Please answer from the movie recommender notebook below: what three kinds of metadata does it plan to use to recommend movies?

══ Excerpted text ══

Movie Recommender System
Here we try to implement a recommender system using meta-data such as keywords, cast, and crew.
We hope to suggest movies with similar keywords or cast or crew members

Importing Data Processing Libraries

In [2]:
import numpy as np
import pandas as pd

Reading the Datasets into python

In [5]:
cred_df = pd.read_csv('/content/drive/MyDrive/Colab Notebooks/credits.csv')
cred_df.head()

ParserError: ignored

In [None]:
key_df = pd.read_csv('/content/drive/MyDrive/Colab Notebooks/keywords.csv')
key_df.head()

We can merge dataframes on id as they are similar columns.

In [None]:
cred_df.shape

In [None]:
key_df.shape

In [None]:
key_df['keywords'][0]

In [None]:
cred_df['cast'][0]

In [None]:
key_df.info()

In [None]:
cred_df.info()

Merging Dataframes


Since the shape is different, we can check for duplicates.

In [None]:
cred_df['id'].nunique()

In [None]:
key_df['id'].nunique()

In [None]:
key_df.drop_duplicates(subset=['id'], inplace=True)

In [None]:
cred_df.drop_duplicates(subset=['id'], inplace=True)

In [None]:
key_df.shape, cred_df.shape

After dropping duplicates, the shapes align

In [None]:
new_df = key_df.merge(cred_df, on='id')

═══
══ Supplied material ══

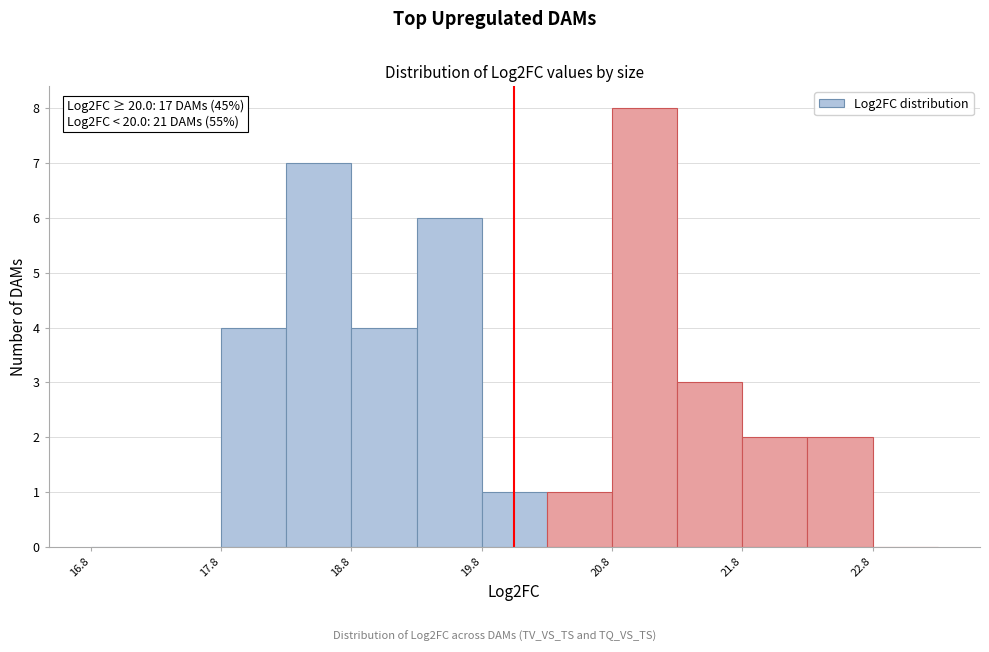

Which range on the x-axis has the tallest bar?

20.75 to 21.25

═══

Answer below
Keywords, cast, and crew.